Building on the actions of the first five months in office I intend pursuing more of the policies that can help prepare the ground for this Plan in the run up to the Budget for 2012. While that Budget has stringent fiscal targets to meet it would be, I believe, a missed opportunity if we did not use that Budget to again re-orient our economy away from the failed dependencies and policies of the past and towards supporting the Innovation Revolution I’ve spoken of today.
Following on from the Budget in December I plan to publish my Economic Plan for the 21st Century in the New Year and seek to chart a course for a transformation of the economy unlike anything we have seen for 50 years or more.
Tearing down barriers, whether physical, intellectual or cultural, will be at the heart of this next phase of our development.
It is appropriate then, on a day that we talk about an Innovation Revolution that will tear down barriers to our future economic success, we look back to that foreign country that is the past.

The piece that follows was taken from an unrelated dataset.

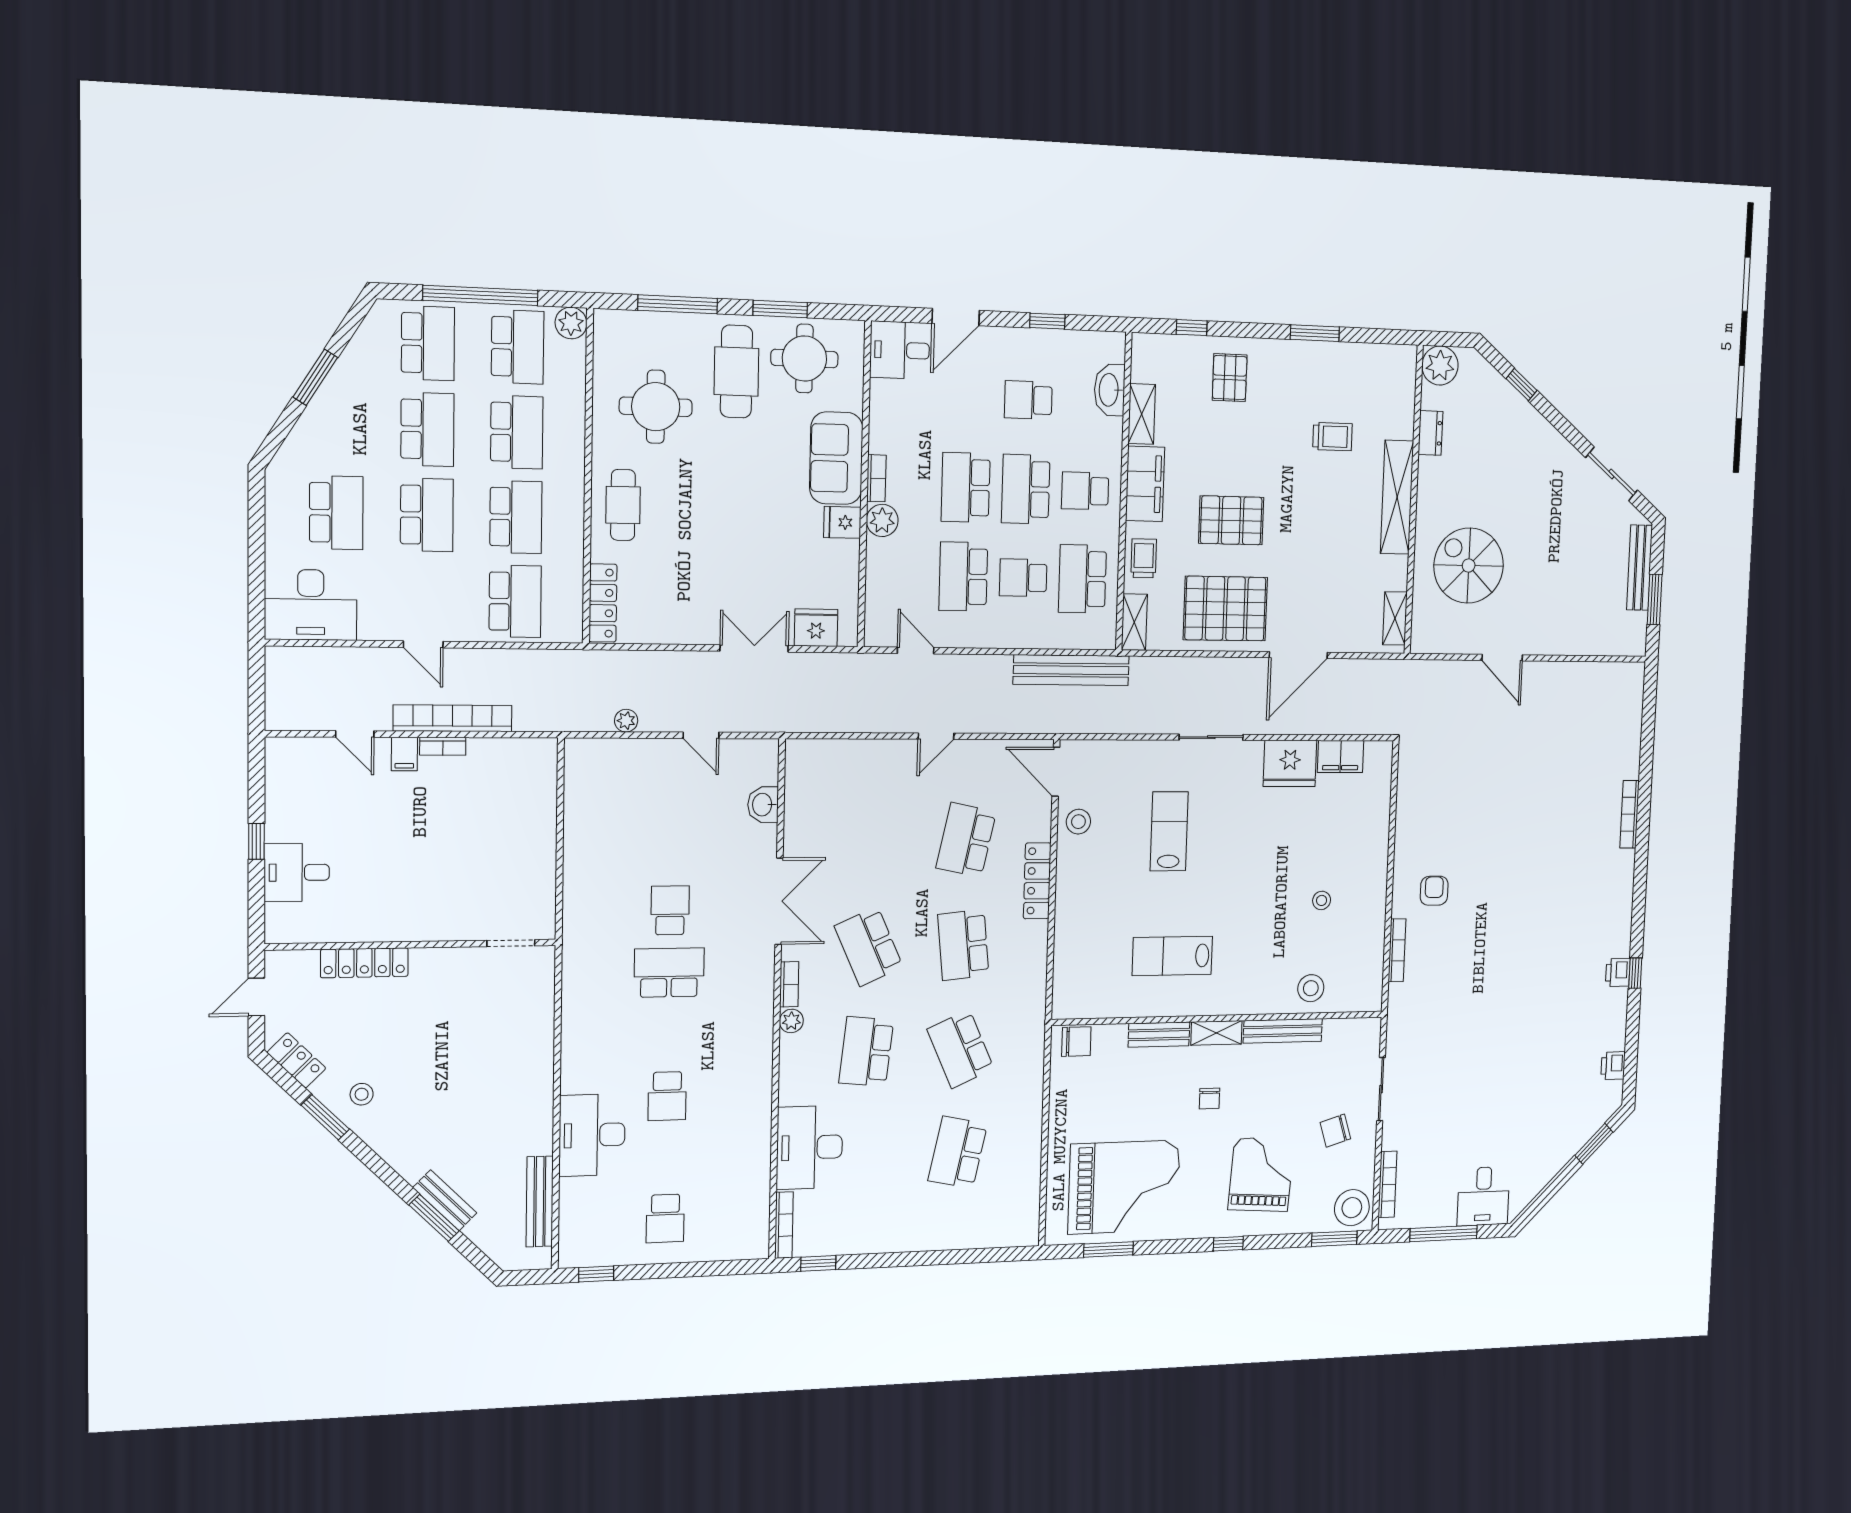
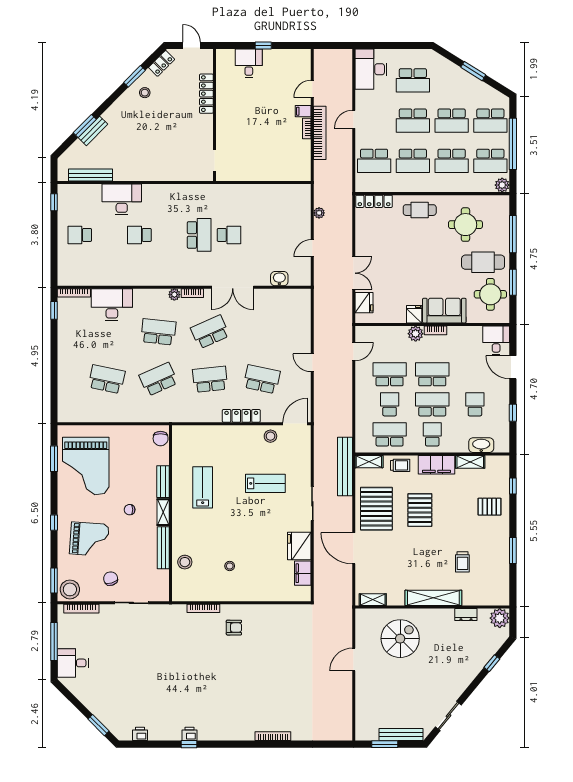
bench: (1071, 670) -> (345, 466), moved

Fifty years ago today, on a visit to East Berlin Nikita Khruschev gave the go ahead to Walter Ulbricht for the building of one of the 20th Centuries most iconic of barriers – the Berlin Wall.
In an Irish context, from a very different starting place, it is time to start tearing down the walls that are holding us back.
As Whitaker wrote in Economic Development;
“Readiness to adapt to changing conditions is a sine qua non for economic success”
I view this Innovation Revolution as the beginning of a drive towards a self sustaining higher productivity economy underpinned by a pioneering skills and enterprise base.
But the Innovation Revolution is not about men and women in lab coats, though they will play their part. It is not about politicians and public servants, though they too will have a crucial role. And it is not about business people, bankers and industrialists, though they most certainly will be at the heart of the change that I want to see in our economic future.
The Innovation Revolution is about our people, our communities and our children’s future. It is about leading rather than following so that we are masters of our own destiny. It is about Irish people realising their full potential in their own land and creating a future for their children to grow up in and their parents to grow old in.
To paraphrase O’Casey, I believe that the time is rotten ripe for this type of revolution.